SB Nation has a gloating editorial about the Big East’s disappointing performance in the NCAA Tournament, in which there are only two Big East March Madness teams left in the Sweet 16 bracket. If you’re a fan of a Big East team, this whole article is probably going to get your blood boiling, but here’s just a bit of it:
The Big East deserves it. It’d be one thing if everyone came out and admitted that yeah, it was probably a little ridiculous for the Big East to be getting 11 teams in the NCAA Tournament. Or if everyone conceded that for all the hype surrounding the league’s top seeds (Pittsburgh, Syracuse, Louisville, Notre Dame, UConn) we really hadn’t seen them beat anyone but each other. But even now, people still think this is just some fluke.
The author himself admits to putting Louisville in his Final Four, so it’s hard to know how seriously to take all this. But it’s worth remembering a few things here.
-P- There were 11 Big East teams, and those teams have gone 9-9 so far in the tournament. They should have done better, given that teams like Pitt and Notre Dame had easy games against automatic bids in the first round, but they still did win half their games. It’s hard to really argue that the Big East didn’t deserve to have so many teams in the tournament if, after a performance that is widely perceived as an epic fail, the conference still won half its games.

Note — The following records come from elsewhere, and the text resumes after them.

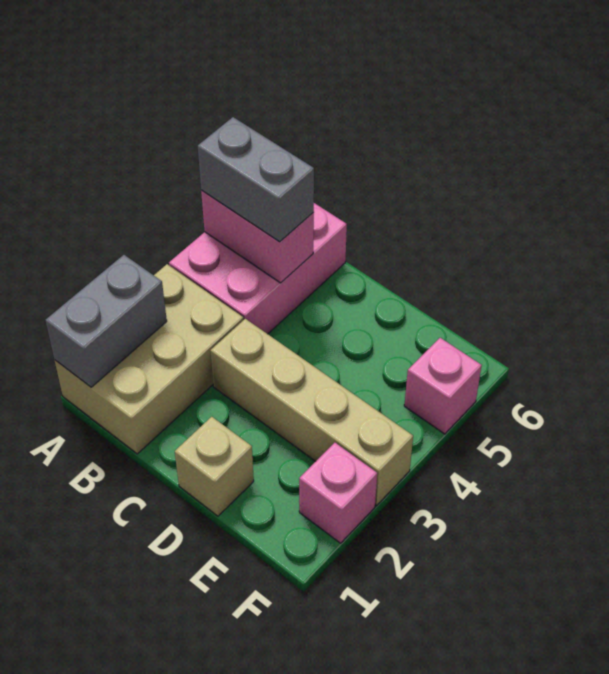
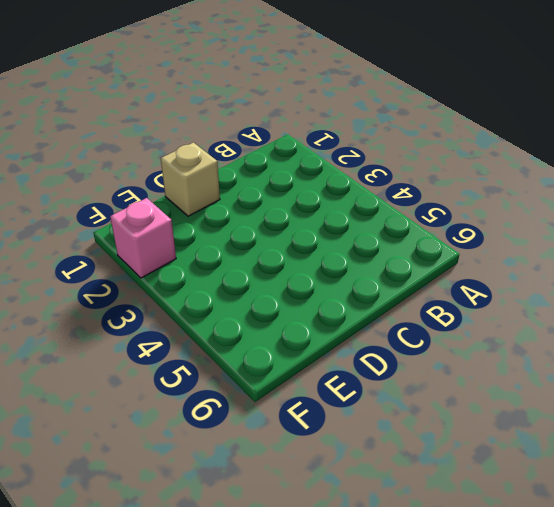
none -> tan brick A1:B3 level 1
none -> pink brick A4:B6 level 1

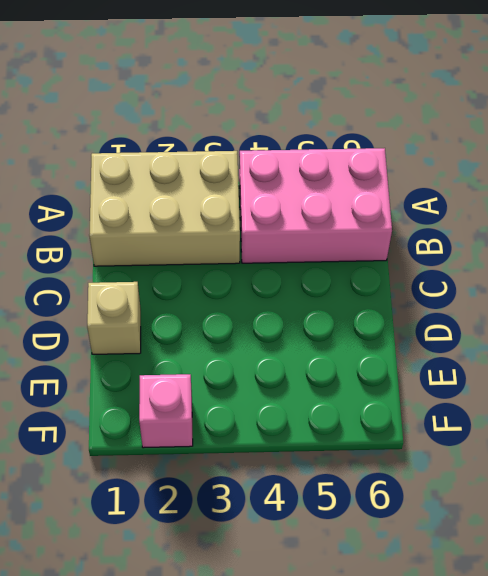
none -> tan brick C3:F3 level 1
none -> pink brick F5 level 1

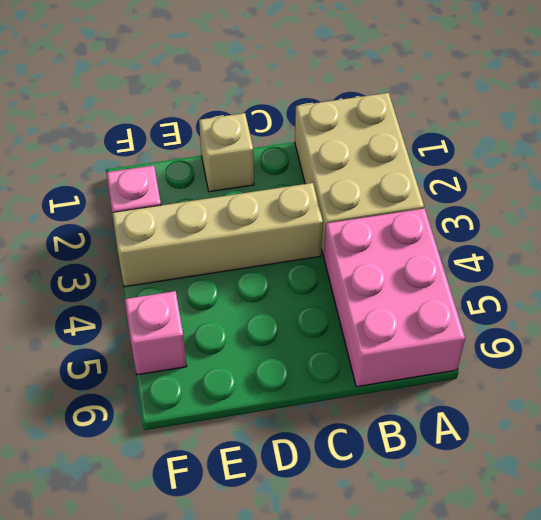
none -> grey brick A1:A2 level 2
none -> pink brick A5:B5 level 2

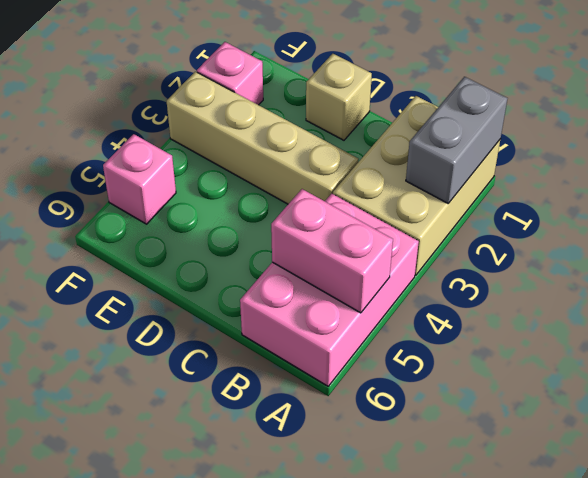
none -> grey brick A5:B5 level 3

-P- Nine losses, including a couple in which Big East teams eliminated each other, is a really small sample. In the eyes of the public, it will certainly outweigh the perceptions of coaches and pollsters who consistently ranked Big East teams among the best in the country throughout the season, but it probably shouldn’t.
-P- If Big East 11 teams didn’t deserve to make it, who should have stayed home? Villanova, probably, and that might be fair, given the Wildcats’ late-season collapse. What about Marquette? The Golden Eagles are still in the tournament, and they didn’t really have a loss to a bad team all season, except maybe Seton Hall. That’s it. The other nine teams simply weren’t bubble teams, and it’s a huge stretch to think any of them should have been.
The author notes that the conference’s top teams “hadn’t really” beaten anyone except one another. This could be said, though, of most top teams. The conference season is long, and it’s common practice for top teams to fill much of their non-conference schedules with cupcake games.
Kansas, for example, played Arizona, Memphis, and UCLA in its non-conference schedule, and needed overtime to beat Michigan, and that was about it for the Jayhawks’ non-conference games against really good teams. Duke played Marquette, Kansas State, Michigan State and Butler, but otherwise filled its non-conference schedule with snoozers against teams like Bradley, Saint Louis and Colgate. If Pitt’s or Notre Dame’s non-conference schedules were easier than the norm for top teams, it wasn’t by much at all.
SB Nation makes a provocative argument, and it’s one that will probably have resonance for most of the country, but I think it’s at least as likely that the Big East just had a somewhat unfortunate string of games at the wrong time. I know, I know – sports fans call that “choking.” But I prefer to think of it as variance.